◆ Aim of the exercise:
The data is to be retyped in full, exactly.

[Saved data entries]
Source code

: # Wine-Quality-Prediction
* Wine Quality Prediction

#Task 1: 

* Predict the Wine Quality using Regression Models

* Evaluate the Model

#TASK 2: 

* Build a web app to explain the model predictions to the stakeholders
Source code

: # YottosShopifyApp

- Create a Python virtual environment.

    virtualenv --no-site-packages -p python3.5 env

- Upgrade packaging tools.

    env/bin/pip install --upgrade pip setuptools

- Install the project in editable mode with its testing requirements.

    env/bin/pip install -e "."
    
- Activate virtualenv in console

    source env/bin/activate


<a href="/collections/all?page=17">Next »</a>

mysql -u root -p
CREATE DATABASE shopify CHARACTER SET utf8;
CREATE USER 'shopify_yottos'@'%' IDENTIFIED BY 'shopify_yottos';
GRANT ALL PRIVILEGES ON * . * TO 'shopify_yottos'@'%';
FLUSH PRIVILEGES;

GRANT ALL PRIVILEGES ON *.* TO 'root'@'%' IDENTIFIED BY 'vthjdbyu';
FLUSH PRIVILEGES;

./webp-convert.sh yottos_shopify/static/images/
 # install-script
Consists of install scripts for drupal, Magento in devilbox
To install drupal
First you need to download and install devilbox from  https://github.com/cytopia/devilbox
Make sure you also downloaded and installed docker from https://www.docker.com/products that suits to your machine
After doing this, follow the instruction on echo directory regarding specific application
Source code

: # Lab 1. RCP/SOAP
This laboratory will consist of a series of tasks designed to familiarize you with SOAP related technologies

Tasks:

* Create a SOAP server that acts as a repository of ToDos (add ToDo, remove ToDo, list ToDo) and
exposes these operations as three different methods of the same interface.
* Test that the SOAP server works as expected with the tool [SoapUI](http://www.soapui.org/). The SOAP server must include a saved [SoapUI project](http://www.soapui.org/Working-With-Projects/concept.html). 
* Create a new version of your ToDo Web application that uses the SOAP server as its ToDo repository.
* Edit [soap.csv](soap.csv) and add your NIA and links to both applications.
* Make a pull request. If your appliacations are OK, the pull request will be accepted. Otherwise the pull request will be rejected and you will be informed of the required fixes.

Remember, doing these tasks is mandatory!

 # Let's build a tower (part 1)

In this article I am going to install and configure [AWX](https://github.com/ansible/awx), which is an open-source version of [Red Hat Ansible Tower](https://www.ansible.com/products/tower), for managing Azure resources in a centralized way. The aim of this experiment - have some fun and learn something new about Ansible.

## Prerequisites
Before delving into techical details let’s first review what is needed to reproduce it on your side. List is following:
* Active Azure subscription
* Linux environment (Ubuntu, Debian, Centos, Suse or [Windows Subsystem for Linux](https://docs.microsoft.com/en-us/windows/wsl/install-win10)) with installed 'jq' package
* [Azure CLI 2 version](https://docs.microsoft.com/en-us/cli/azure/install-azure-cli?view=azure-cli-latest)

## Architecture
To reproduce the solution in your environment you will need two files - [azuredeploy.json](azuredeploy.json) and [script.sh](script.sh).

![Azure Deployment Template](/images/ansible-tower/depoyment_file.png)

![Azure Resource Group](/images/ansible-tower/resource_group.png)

◆ Task response:
Source code

: # Wine-Quality-Prediction
* Wine Quality Prediction

#Task 1: 

* Predict the Wine Quality using Regression Models

* Evaluate the Model

#TASK 2: 

* Build a web app to explain the model predictions to the stakeholders
Source code

: # YottosShopifyApp

- Create a Python virtual environment.

    virtualenv --no-site-packages -p python3.5 env

- Upgrade packaging tools.

    env/bin/pip install --upgrade pip setuptools

- Install the project in editable mode with its testing requirements.

    env/bin/pip install -e "."
    
- Activate virtualenv in console

    source env/bin/activate


<a href="/collections/all?page=17">Next »</a>

mysql -u root -p
CREATE DATABASE shopify CHARACTER SET utf8;
CREATE USER 'shopify_yottos'@'%' IDENTIFIED BY 'shopify_yottos';
GRANT ALL PRIVILEGES ON * . * TO 'shopify_yottos'@'%';
FLUSH PRIVILEGES;

GRANT ALL PRIVILEGES ON *.* TO 'root'@'%' IDENTIFIED BY 'vthjdbyu';
FLUSH PRIVILEGES;

./webp-convert.sh yottos_shopify/static/images/
 # install-script
Consists of install scripts for drupal, Magento in devilbox
To install drupal
First you need to download and install devilbox from  https://github.com/cytopia/devilbox
Make sure you also downloaded and installed docker from https://www.docker.com/products that suits to your machine
After doing this, follow the instruction on echo directory regarding specific application
Source code

: # Lab 1. RCP/SOAP
This laboratory will consist of a series of tasks designed to familiarize you with SOAP related technologies

Tasks:

* Create a SOAP server that acts as a repository of ToDos (add ToDo, remove ToDo, list ToDo) and
exposes these operations as three different methods of the same interface.
* Test that the SOAP server works as expected with the tool [SoapUI](http://www.soapui.org/). The SOAP server must include a saved [SoapUI project](http://www.soapui.org/Working-With-Projects/concept.html). 
* Create a new version of your ToDo Web application that uses the SOAP server as its ToDo repository.
* Edit [soap.csv](soap.csv) and add your NIA and links to both applications.
* Make a pull request. If your appliacations are OK, the pull request will be accepted. Otherwise the pull request will be rejected and you will be informed of the required fixes.

Remember, doing these tasks is mandatory!

 # Let's build a tower (part 1)

In this article I am going to install and configure [AWX](https://github.com/ansible/awx), which is an open-source version of [Red Hat Ansible Tower](https://www.ansible.com/products/tower), for managing Azure resources in a centralized way. The aim of this experiment - have some fun and learn something new about Ansible.

## Prerequisites
Before delving into techical details let’s first review what is needed to reproduce it on your side. List is following:
* Active Azure subscription
* Linux environment (Ubuntu, Debian, Centos, Suse or [Windows Subsystem for Linux](https://docs.microsoft.com/en-us/windows/wsl/install-win10)) with installed 'jq' package
* [Azure CLI 2 version](https://docs.microsoft.com/en-us/cli/azure/install-azure-cli?view=azure-cli-latest)

## Architecture
To reproduce the solution in your environment you will need two files - [azuredeploy.json](azuredeploy.json) and [script.sh](script.sh).

![Azure Deployment Template](/images/ansible-tower/depoyment_file.png)

![Azure Resource Group](/images/ansible-tower/resource_group.png)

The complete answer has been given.